第9話 夕暮れの風車

街を歩くエクスたちの耳に、号外!と配られる新聞が降ってきた。勢いよく走って売り歩く売り子は商品のうち一枚が飛んでいってしまったことには気づいていない。



『伯爵邸から不審火、きつねの祟か!?』



でかでかと書かれた新聞の号外タイトルを見て、元通りであることを確認した。見覚えのある大きな屋敷は見るも無残な黒く焦げた火事があったのが、門越しでもわかる。

白の壁は黒く染まり、レンガでさえも変色し、ところどころ崩れ落ちている。


そして、けたたましい警報とともに走り去っていった乗り物には今回の怪我人がのせられていたらしい。


無事に元の物語に戻っていることがわかるが、これで良かったのかよくわからない。でも、最後に見たあの笑顔なら大丈夫だと、思っている。



「かえれないよ、いや、でも」



その門近くにいる小さな子どもは、独り言を呟いていた。周りの人は彼が見えていないように振舞っている。奇抜で派手な服であっても、誰も振り向かない。


神様は見えない。


本来、稲荷のきつねも普通の人には見えないはずの神様だった。空白の運命の書を渡された四人に見えたのは、どこかで彼自身が姿を望んで見せていたからだった。
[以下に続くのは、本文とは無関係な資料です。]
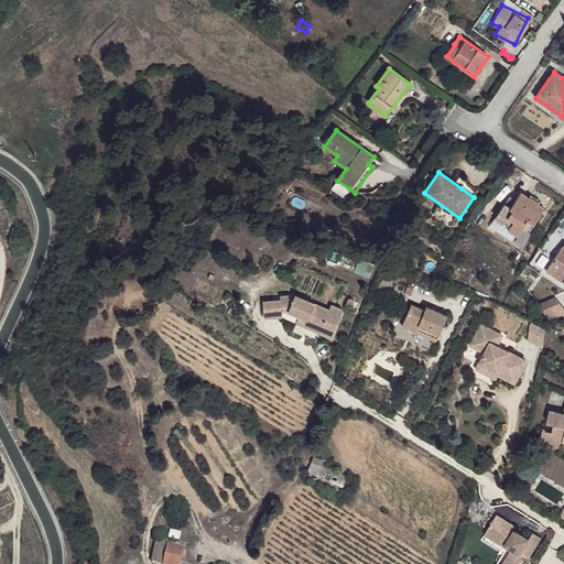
[(349,188),(337,181),(332,190),(344,197),(349,188)]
「軒下に住み着くぐらいなら、神様でなくただのきつねがいるだけならいいかな?」



名案と笑ったその子はくるりとその場でまわって埃を落としてから走り出した。神様でなくなったから、稲荷のきつねの物語は終わっただけだ。


ただのきつね、白きつねとしての物語はこれからはじまる。


お互いにこの想区にとつては見えないはずの存在、一瞬だけ目を合わせて、稲荷のきつねは微笑んだ。在るか、無いか、その狭間にある揺らぐ存在感で、はっきりと言ってくれた。



「ありがとう」



気のせいかと思うほどに、素早く、所狭しと並べられたたくさんの風車をまわしながら白きつねは夕陽に紅に染められた街を走り抜けていった。


その顔はぼんやりとしてよく見えなかったが、表情は晴れやかだった。



「次の世界にいきましょう」



こうして、橙色に染められたたくさんの風車がある街から、3人の英雄と、1人の神様がいなくなった。